**INPUT FOR THIS TASK:**
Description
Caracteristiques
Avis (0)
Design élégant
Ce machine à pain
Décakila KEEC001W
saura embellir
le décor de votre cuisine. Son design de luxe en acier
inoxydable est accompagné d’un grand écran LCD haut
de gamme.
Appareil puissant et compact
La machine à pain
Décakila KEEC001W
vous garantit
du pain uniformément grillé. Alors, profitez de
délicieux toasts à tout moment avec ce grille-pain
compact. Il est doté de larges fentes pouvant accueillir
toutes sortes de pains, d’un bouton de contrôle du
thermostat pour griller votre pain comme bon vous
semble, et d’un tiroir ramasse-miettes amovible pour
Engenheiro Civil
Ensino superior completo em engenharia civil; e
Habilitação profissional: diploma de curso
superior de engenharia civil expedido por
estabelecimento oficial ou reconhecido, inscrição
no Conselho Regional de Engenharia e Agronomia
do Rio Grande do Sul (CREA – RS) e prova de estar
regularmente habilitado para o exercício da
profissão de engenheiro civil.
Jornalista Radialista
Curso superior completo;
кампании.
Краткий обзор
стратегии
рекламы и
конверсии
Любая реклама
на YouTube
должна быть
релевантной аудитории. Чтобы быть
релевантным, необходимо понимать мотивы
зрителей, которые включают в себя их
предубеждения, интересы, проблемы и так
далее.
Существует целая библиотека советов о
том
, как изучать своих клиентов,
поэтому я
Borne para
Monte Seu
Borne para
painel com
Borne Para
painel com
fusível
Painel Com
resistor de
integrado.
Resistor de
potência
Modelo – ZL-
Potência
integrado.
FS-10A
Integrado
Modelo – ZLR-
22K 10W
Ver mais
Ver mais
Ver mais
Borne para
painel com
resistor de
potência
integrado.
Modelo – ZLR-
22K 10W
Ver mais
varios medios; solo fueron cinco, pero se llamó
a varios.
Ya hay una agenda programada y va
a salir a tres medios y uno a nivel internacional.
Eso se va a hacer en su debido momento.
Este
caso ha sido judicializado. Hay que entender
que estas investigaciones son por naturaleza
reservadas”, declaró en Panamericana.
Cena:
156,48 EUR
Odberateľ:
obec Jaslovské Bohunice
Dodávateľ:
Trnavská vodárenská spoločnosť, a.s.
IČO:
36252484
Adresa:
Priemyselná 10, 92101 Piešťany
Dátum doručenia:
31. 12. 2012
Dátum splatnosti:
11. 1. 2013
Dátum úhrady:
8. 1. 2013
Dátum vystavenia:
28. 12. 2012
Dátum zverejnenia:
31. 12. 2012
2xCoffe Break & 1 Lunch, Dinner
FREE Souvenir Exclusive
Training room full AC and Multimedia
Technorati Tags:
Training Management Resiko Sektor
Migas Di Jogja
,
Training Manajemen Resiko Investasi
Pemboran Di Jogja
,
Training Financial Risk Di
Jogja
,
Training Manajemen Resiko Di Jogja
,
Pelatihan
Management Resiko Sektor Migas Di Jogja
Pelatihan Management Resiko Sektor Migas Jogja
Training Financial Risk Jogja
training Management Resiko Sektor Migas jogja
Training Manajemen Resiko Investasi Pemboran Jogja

**TASK DESCRIPTION:**
Format the lines above as a JSON array of strings, with one string per line and blank lines omitted.

**REPLY TO THE TASK:**
[
  "Description",
  "Caracteristiques",
  "Avis (0)",
  "Design élégant",
  "Ce machine à pain",
  "Décakila KEEC001W",
  "saura embellir",
  "le décor de votre cuisine. Son design de luxe en acier",
  "inoxydable est accompagné d’un grand écran LCD haut",
  "de gamme.",
  "Appareil puissant et compact",
  "La machine à pain",
  "Décakila KEEC001W",
  "vous garantit",
  "du pain uniformément grillé. Alors, profitez de",
  "délicieux toasts à tout moment avec ce grille-pain",
  "compact. Il est doté de larges fentes pouvant accueillir",
  "toutes sortes de pains, d’un bouton de contrôle du",
  "thermostat pour griller votre pain comme bon vous",
  "semble, et d’un tiroir ramasse-miettes amovible pour",
  "Engenheiro Civil",
  "Ensino superior completo em engenharia civil; e",
  "Habilitação profissional: diploma de curso",
  "superior de engenharia civil expedido por",
  "estabelecimento oficial ou reconhecido, inscrição",
  "no Conselho Regional de Engenharia e Agronomia",
  "do Rio Grande do Sul (CREA – RS) e prova de estar",
  "regularmente habilitado para o exercício da",
  "profissão de engenheiro civil.",
  "Jornalista Radialista",
  "Curso superior completo;",
  "кампании.",
  "Краткий обзор",
  "стратегии",
  "рекламы и",
  "конверсии",
  "Любая реклама",
  "на YouTube",
  "должна быть",
  "релевантной аудитории. Чтобы быть",
  "релевантным, необходимо понимать мотивы",
  "зрителей, которые включают в себя их",
  "предубеждения, интересы, проблемы и так",
  "далее.",
  "Существует целая библиотека советов о",
  "том",
  ", как изучать своих клиентов,",
  "поэтому я",
  "Borne para",
  "Monte Seu",
  "Borne para",
  "painel com",
  "Borne Para",
  "painel com",
  "fusível",
  "Painel Com",
  "resistor de",
  "integrado.",
  "Resistor de",
  "potência",
  "Modelo – ZL-",
  "Potência",
  "integrado.",
  "FS-10A",
  "Integrado",
  "Modelo – ZLR-",
  "22K 10W",
  "Ver mais",
  "Ver mais",
  "Ver mais",
  "Borne para",
  "painel com",
  "resistor de",
  "potência",
  "integrado.",
  "Modelo – ZLR-",
  "22K 10W",
  "Ver mais",
  "varios medios; solo fueron cinco, pero se llamó",
  "a varios.",
  "Ya hay una agenda programada y va",
  "a salir a tres medios y uno a nivel internacional.",
  "Eso se va a hacer en su debido momento.",
  "Este",
  "caso ha sido judicializado. Hay que entender",
  "que estas investigaciones son por naturaleza",
  "reservadas”, declaró en Panamericana.",
  "Cena:",
  "156,48 EUR",
  "Odberateľ:",
  "obec Jaslovské Bohunice",
  "Dodávateľ:",
  "Trnavská vodárenská spoločnosť, a.s.",
  "IČO:",
  "36252484",
  "Adresa:",
  "Priemyselná 10, 92101 Piešťany",
  "Dátum doručenia:",
  "31. 12. 2012",
  "Dátum splatnosti:",
  "11. 1. 2013",
  "Dátum úhrady:",
  "8. 1. 2013",
  "Dátum vystavenia:",
  "28. 12. 2012",
  "Dátum zverejnenia:",
  "31. 12. 2012",
  "2xCoffe Break & 1 Lunch, Dinner",
  "FREE Souvenir Exclusive",
  "Training room full AC and Multimedia",
  "Technorati Tags:",
  "Training Management Resiko Sektor",
  "Migas Di Jogja",
  ",",
  "Training Manajemen Resiko Investasi",
  "Pemboran Di Jogja",
  ",",
  "Training Financial Risk Di",
  "Jogja",
  ",",
  "Training Manajemen Resiko Di Jogja",
  ",",
  "Pelatihan",
  "Management Resiko Sektor Migas Di Jogja",
  "Pelatihan Management Resiko Sektor Migas Jogja",
  "Training Financial Risk Jogja",
  "training Management Resiko Sektor Migas jogja",
  "Training Manajemen Resiko Investasi Pemboran Jogja"
]